# Chemistry - Why is carbon dioxide nonpolar?

## Solution 1:

so wouldn't it be that you would have an even more positive carbon and 2 partially negative oxygens

Yes, your analysis is correct to this point. A chemist would say that the bonds in $\ce{CO2}$ are polar (or polarized) and therefor each $\ce{C=O}$ bond has a bond dipole moment. However the molecule itself is linear and the two bond dipole moments are oriented 180 degrees with respect to one another and cancel each other out, so overall the molecule does not have a dipole moment and is non-polar.

EDIT: There are a couple of reasons why $\ce{CO2}$ is more soluble in water than $\ce{O2}$. Because the two $\ce{C=O}$ bonds in $\ce{CO2}$ are polarized (whereas in $\ce{O2}$ the bond is not polarized) it makes it easier for the polar water molecule to solvate it and to form hydrogen bonds. Both of these factors will stabilize a $\ce{CO2}$ molecule more than an $\ce{O2}$ molecule in water; stabilization translates into greater solubility.
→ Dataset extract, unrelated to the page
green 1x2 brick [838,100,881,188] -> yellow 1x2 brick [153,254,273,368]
Another factor enhancing the solubility of $\ce{CO2}$ in water is the fact that $\ce{CO2}$ reacts with water to set up an equilibrium with carbonic acid. $$\ce{CO2(aq) + H2O <=> H2CO3(aq)}$$ This reaction will also enhance $\ce{CO2}$'s solubility in water compared to oxygen which does not react with water.

## Solution 2:

In understanding molecular polarity you need to take the whole structure into account.
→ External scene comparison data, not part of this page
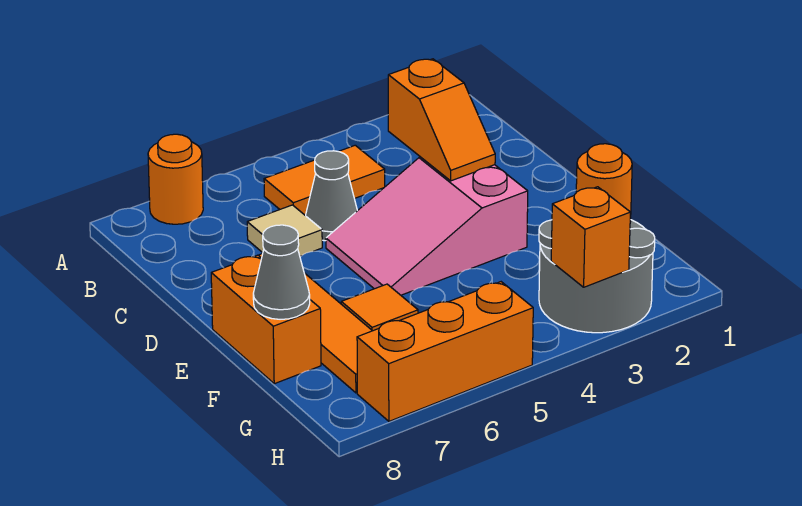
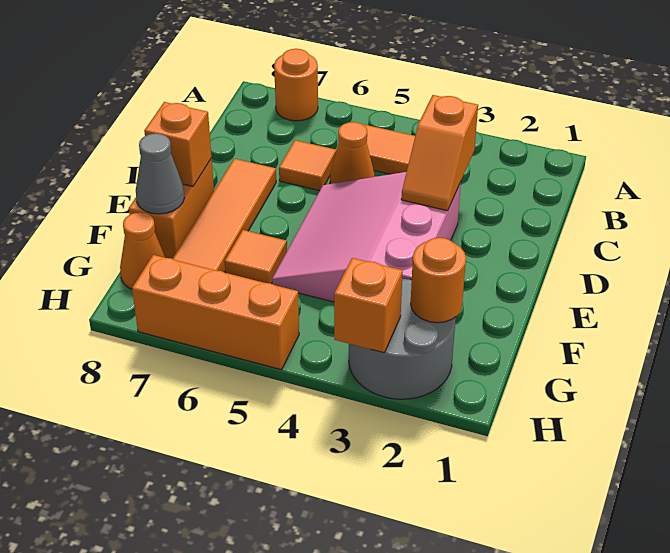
grey 1x1 cone [305,151,357,241] -> orange 1x1 cone [330,122,375,184]
tan 1x1 tile [247,205,322,256] -> orange 1x1 tile [279,140,336,191]
pink 2x3 slope [326,157,528,295] -> pink 3x3 slope [272,172,461,302]
none -> orange 1x1 brick [144,102,212,186]
none -> orange 1x1 cone [120,212,165,289]

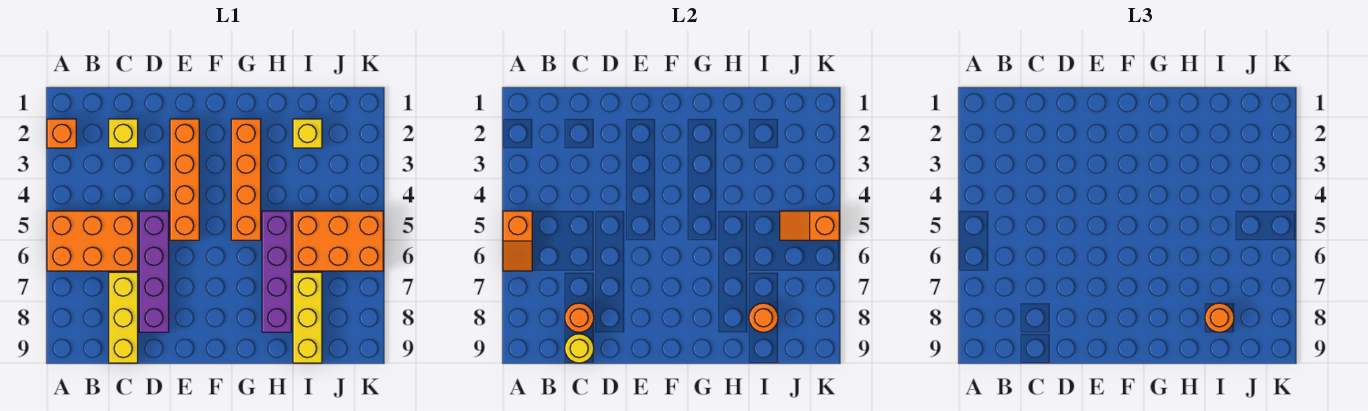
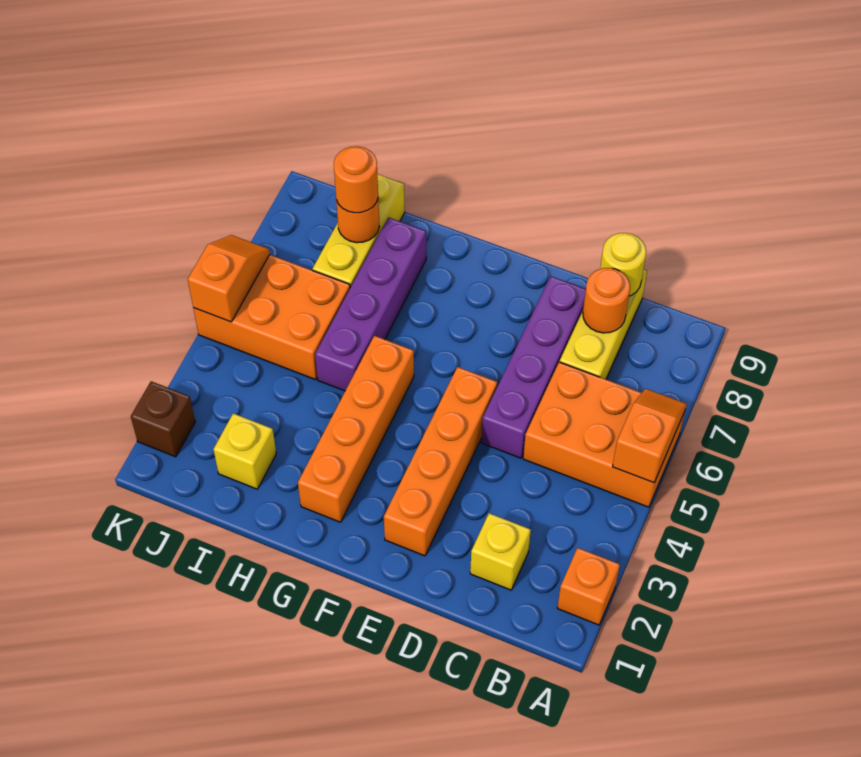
orange 1x2 slope [780,211,839,240] -> orange 1x2 slope turned to [188,235,270,322]
none -> brown 1x1 brick [131,381,195,457]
Your reasoning is correct as far as the parts of the molecule are concerned. The individual bonds are polar.

But, a molecule can only be polar if it has a net dipole moment (that is, the charges don't balance out in direction across the whole molecule). So CO is polar as the polarity of the carbon-oxygen bond is unbalanced and the distribution of partial charge on the bond affects the whole molecule (giving the whole molecule a dipole moment). But CO2 is a linear molecule and the partial dipoles of the two bonds are in exactly opposite directions. Hence they exactly balance out giving a molecule which is non-polar.
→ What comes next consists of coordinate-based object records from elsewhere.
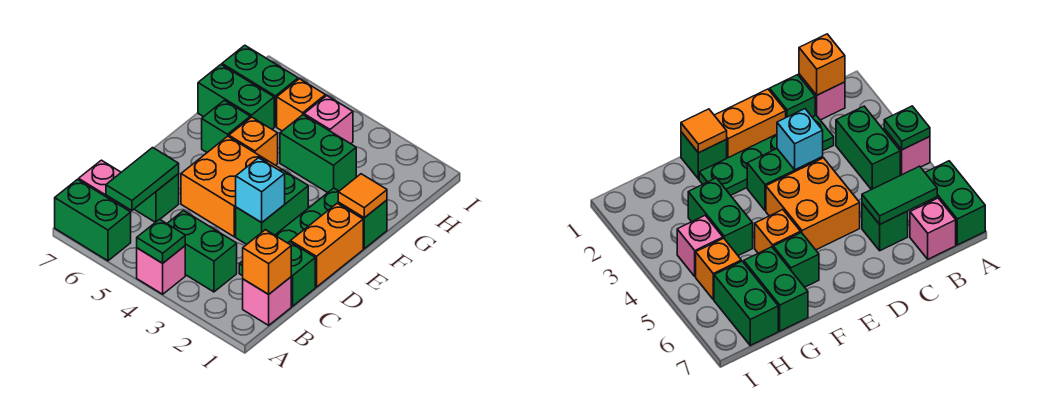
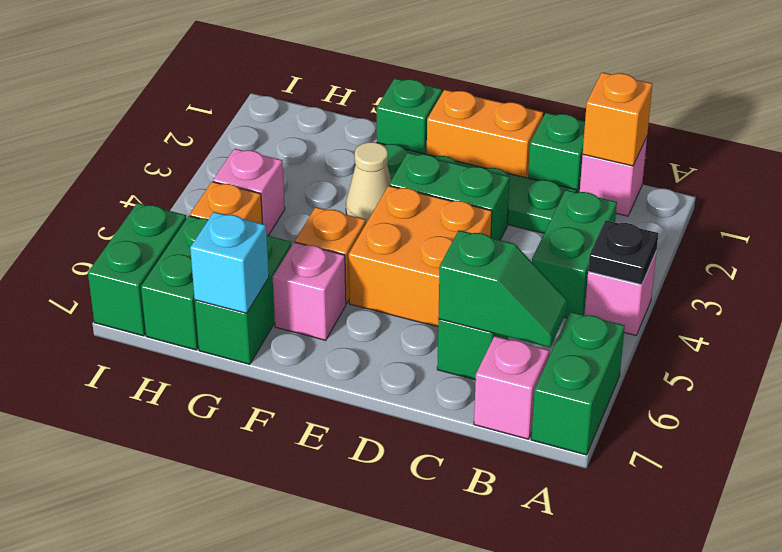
green 1x1 plate [137,219,185,263] -> black 1x1 plate [588,220,659,285]
green 1x2 tile [106,148,179,211] -> green 1x2 slope [438,230,568,347]
cyan 1x1 brick [236,158,285,223] -> cyan 1x1 brick moved to [190,212,269,313]
orange 1x1 tile [338,174,387,218] -> none
none -> tan 1x1 cone [346,142,391,223]
green 1x1 brick [202,100,250,152] -> pink 1x1 brick [273,242,346,340]
green 1x2 brick [280,115,356,193] -> green 1x2 brick moved to [88,203,187,336]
If CO2 were not linear (like SO2 which is bent) it would be a polar molecule.

## Solution 3:

The formula for the net dipole moment $\vec{\mu_{net}}$ of an overall neutral system of $n$ charged point particles is given by:

$$\vec{\mu_{net}} = \sum\limits_{i}^{n} q_i\vec{r_i}$$

where $q_i$ is the charge of the $i$th point particle and $\vec{r_i}$ is the position vector for said particle; each individual dipole moment points from a negative charge to a positive charge. Carbon dioxide is a linear and symmetrical molecule, meaning that in the ground state the bonds between each respective oxygen atom and the carbon atom have the same lengths, and each oxygen atom bears an identical (partial) negative charge. All of this ultimately means that the two individual dipole moments between the carbon and oxygens one and two, respectively, perfectly oppose each other geometrically and have the same magnitude, i.e., $q\vec{r_1} = -q\vec{r_2}$, hence the vector sum $q\vec{r_1} + q\vec{r_2} = \mathbf{0}$.

## Solution 4:

It's like they are at tug-of-war with each other, and they both have the same strength; it's not going anywhere. Since the oxygen is more electronegative than carbon, it has a partial negative charge and the carbon has a partial positive charge (twice of the oxygen since there are 2 oxygen).

## Solution 5:

The lone pairs on both oxygen atoms cancel each others effect, as simple as that. And the structure is symmetrical from all aspects, which again leads to zero dipole moment. Plus there is no net negative charge or lone pair of Carbon as well, therefore the compound cannot be polar. REMEMBER polarity is a vector.